■ **Source text**
* * * *
= Frederick Laurence =

British composer and orchestral manager, 1884-1942

Frederick Laurence (until 1919 Frederick Kessler, 25 May 1884 - 3 May 1942) was a British composer, early film music pioneer and latterly an orchestral manager and administrator. He changed his name mid-career by deed poll in 1919 to avoid the anti-German sentiment prevalent in Britain at the time.

==Early career==
Born in Holloway, North London, his parents were of German heritage. His father, an amateur cellist and pianist, began his musical education, and from the age of 19 he took private lessons from Joseph Holbrooke (only five years his senior), also studying in Germany, France and Austria. Holbrooke first included Laurence's music into his Modern English Chamber Music concert series in 1905. Most of his early works composed using the name Kessler - including a Piano Trio and a String Quartet - remained in manuscript and have since been lost. Those that were published show his adoption of an adventurous harmonic language for their time.
* * * *
■ **Things to do**
(a) In the text on Frederick Laurence, in what year did he change his name by deed poll?
(b) Using the text on Frederick Laurence, mark each statement yes or no and quote the deciding words: (i) Laurence was born in Holloway, North London. (ii) Joseph Holbrooke was ten years older than Laurence. (iii) Most of the early works Laurence composed as Kessler were published.
(c) Summarize the text on Frederick Laurence in two sentences.

■ **Data section**
* * * *
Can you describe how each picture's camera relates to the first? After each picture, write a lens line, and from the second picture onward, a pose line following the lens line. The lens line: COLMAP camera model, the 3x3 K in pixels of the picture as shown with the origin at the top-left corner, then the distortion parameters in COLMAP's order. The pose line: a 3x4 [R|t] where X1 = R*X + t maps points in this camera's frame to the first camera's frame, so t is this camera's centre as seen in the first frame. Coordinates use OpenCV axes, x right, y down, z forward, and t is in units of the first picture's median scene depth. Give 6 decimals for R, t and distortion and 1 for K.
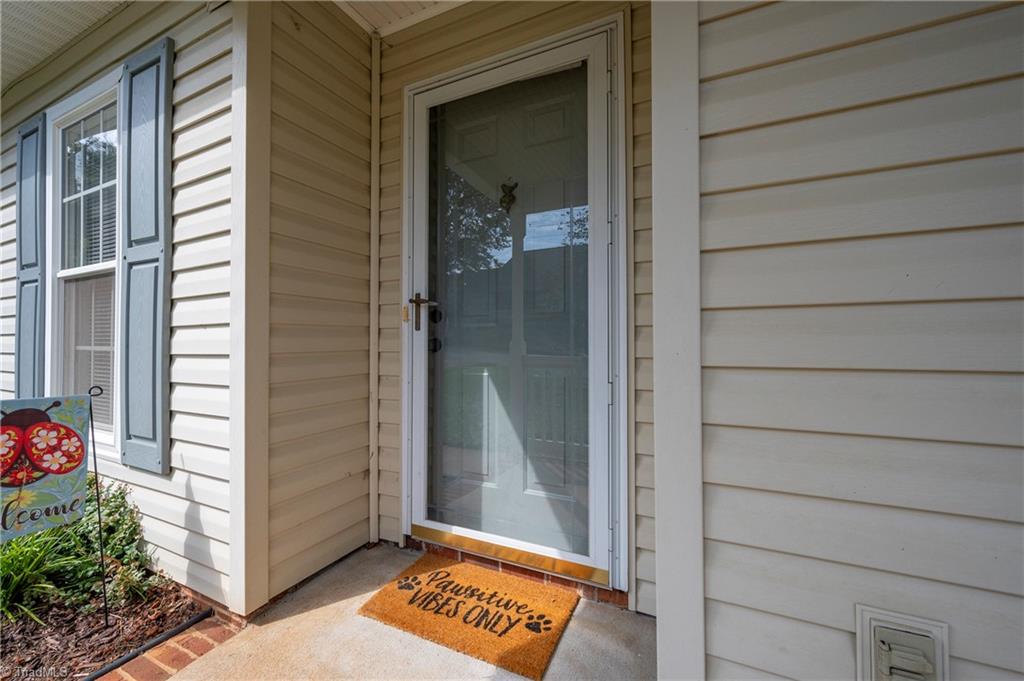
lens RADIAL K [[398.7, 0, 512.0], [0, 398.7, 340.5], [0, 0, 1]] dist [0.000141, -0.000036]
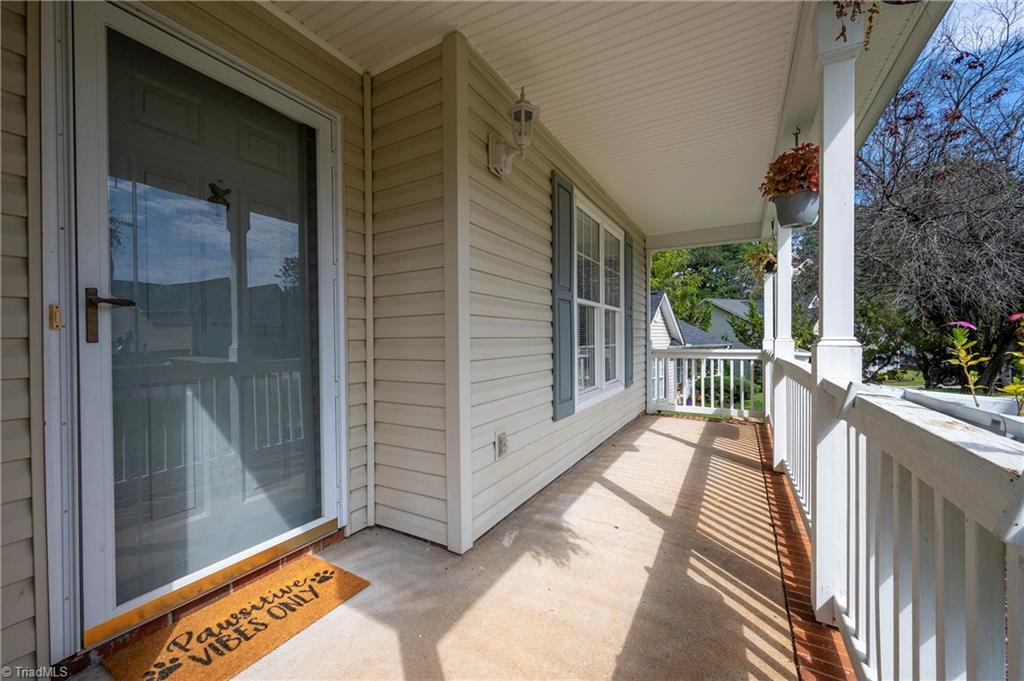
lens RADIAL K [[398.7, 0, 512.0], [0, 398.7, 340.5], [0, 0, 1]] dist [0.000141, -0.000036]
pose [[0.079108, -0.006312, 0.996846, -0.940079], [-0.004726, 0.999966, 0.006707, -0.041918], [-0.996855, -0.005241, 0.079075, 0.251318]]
* * * *
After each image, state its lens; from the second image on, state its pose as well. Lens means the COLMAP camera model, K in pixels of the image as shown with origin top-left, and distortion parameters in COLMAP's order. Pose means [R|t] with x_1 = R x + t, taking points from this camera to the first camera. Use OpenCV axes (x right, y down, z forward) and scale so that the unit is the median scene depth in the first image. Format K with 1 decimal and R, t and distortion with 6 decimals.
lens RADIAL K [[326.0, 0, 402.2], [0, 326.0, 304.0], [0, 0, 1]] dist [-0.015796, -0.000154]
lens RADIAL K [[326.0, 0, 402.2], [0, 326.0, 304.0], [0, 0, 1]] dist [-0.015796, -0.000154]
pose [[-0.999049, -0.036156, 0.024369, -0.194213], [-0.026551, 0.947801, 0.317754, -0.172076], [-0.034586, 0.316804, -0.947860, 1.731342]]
* * * *
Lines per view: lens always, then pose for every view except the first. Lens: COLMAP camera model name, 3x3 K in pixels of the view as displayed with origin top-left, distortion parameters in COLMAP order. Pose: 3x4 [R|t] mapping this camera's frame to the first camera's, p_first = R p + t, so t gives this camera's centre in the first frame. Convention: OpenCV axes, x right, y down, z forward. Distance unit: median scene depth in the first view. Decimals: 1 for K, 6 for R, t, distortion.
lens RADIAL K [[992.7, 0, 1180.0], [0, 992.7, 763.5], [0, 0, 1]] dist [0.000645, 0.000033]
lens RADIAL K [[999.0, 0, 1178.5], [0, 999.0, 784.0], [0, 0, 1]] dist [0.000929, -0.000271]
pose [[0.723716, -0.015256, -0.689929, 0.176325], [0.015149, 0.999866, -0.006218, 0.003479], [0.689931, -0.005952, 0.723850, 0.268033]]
* * * *
■ **Results of the tasks**
(a) 1919

(b)
(i) Yes: "Born in Holloway, North London"
(ii) No: "only five years his senior"
(iii) No: "remained in manuscript and have since been lost"

(c) Frederick Laurence (1884–1942) was a British composer, early film music pioneer and later orchestral manager, born Frederick Kessler, who changed his name by deed poll in 1919 to avoid anti-German sentiment in Britain. Born in Holloway to parents of German heritage, he studied privately with Joseph Holbrooke and in Germany, France and Austria; most of his early works are lost, though the published ones show an adventurous harmonic language.